## Text block
# Does Barbra own a Hav?



## Amy R. (Jul 1, 2007)

Check out the current issue of People magazine (Dec. 3rd, has some wife killer on the cover) and turn to page 14. There's a pix of Barbra Steisand before her Las Vegas concert surrounded by famous well-wishers, and Barbra is holding what appears to be a white Hav. He resembles my Biscuit. :jaw: What do you think??


----------



## anneks (Mar 13, 2007)

LOL, she definitely does. I have never seen it but she has talked about the dog on TV. I think a number of forum members said that is where they first learned about the breed.


----------



## Lina (Apr 26, 2007)

Like Anne said, she talks about her Hav on The View constantly. I think once she claimed he could talk... just like Gucci!


----------



## SMARTY (Apr 19, 2007)

Isn't it Barbara Walters that has talked about her Havanese on TheView it is suppose to say "MaMa". Don't know about Steisand....LOL


----------



## irnfit (Nov 21, 2006)

Yes, it is Barbara Walters who has a Hav - her name is Cha Cha. That is how I first found out about Havs, but wasn't shopping at that time. It was probably 2 yrs later that I decided that a Hav was going to be my next dog. I don't know about Streisand. I'll have to get the magazine.


----------



## Lilly's mom (Aug 10, 2007)

I can't find the picture. I did find something that said she had a poodle. Another site said a Coton de Tuler how would we find out for sure?


----------



## Cosmosmom (Jan 12, 2007)

Yes - it is Barbara Wa Wa - Walters - that is how my friend Donna convinced me it was the dog for me .. Lol 
Of course she is right !!


----------



## Amy R. (Jul 1, 2007)

Yes, I already know that Barbara Walters has one. But this is Barbra STREISAND. The pic is on page 14 of the Dec 3rd issue of People, now on the stands. It is def. either a Hav or possibly a Coton, I think. I don't think it's a poodle.


----------



## Leeann (Feb 28, 2007)

Amy is this the dog in the magazine? 
http://celebritydogwatcher.com/?cat=61


----------



## Lilly's mom (Aug 10, 2007)

Amy R. said:


> Yes, I already know that Barbara Walters has one. But this is Barbra STREISAND. The pic is on page 14 of the Dec 3rd issue of People, now on the stands. It is def. either a Hav or possibly a Coton, I think. I don't think it's a poodle.


How do I get to page 14? The web site doesn't have a page by page that I found. 
The way it is groomed looks a lot like a bichon frise wish her web site told us.


----------



## Lina (Apr 26, 2007)

Sorry, Amy! I thought you were talking about Barbara Walters. :doh:

I just looked at the picture, and it looks more like a Bichon Frise to me, but I could be wrong.


----------



## Brady's mom (Dec 1, 2006)

I am thinking coton, but she could be a bichon or a hav. I guess I will have to buy People this month so I can see more pictures of her.


----------



## Sissygirl (Aug 8, 2007)

Here is a google link that describes it as a poodle.

It just doesn't look like a poodle to me...????

http://answers.google.com/answers/threadview?id=575861


----------



## Brady's mom (Dec 1, 2006)

## Dataset content
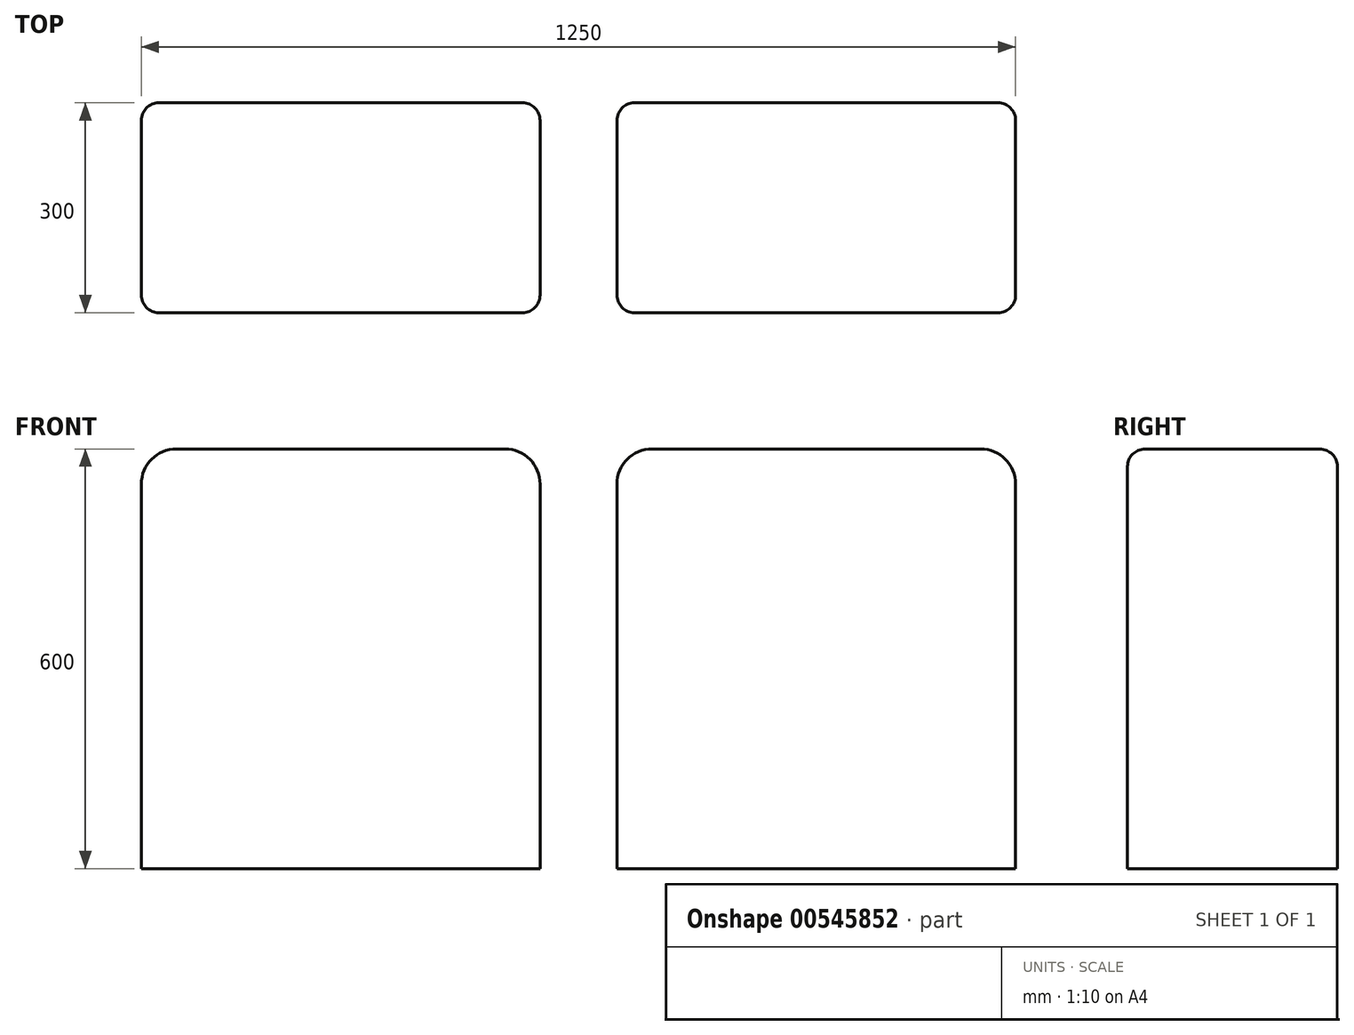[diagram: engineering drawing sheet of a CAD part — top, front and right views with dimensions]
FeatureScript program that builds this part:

## Your tasks
a. Rewrite the paragraph in the thread that begins "Yes, it is Barbara Walters who has a Hav" as a shorter version that keeps its main facts.
b. Reproduce the passage of the thread starting at "LOL, she definitely" and ending at "about the breed.".

## Task results
a. Barbara Walters owns a Hav named Cha Cha. The writer first learned about Havs that way but wasn't shopping for a dog then. About two years later, the writer decided the next dog would be a Hav. The writer doesn't know about Streisand and plans to get the magazine.

b.
LOL, she definitely does. I have never seen it but she has talked about the dog on TV. I think a number of forum members said that is where they first learned about the breed.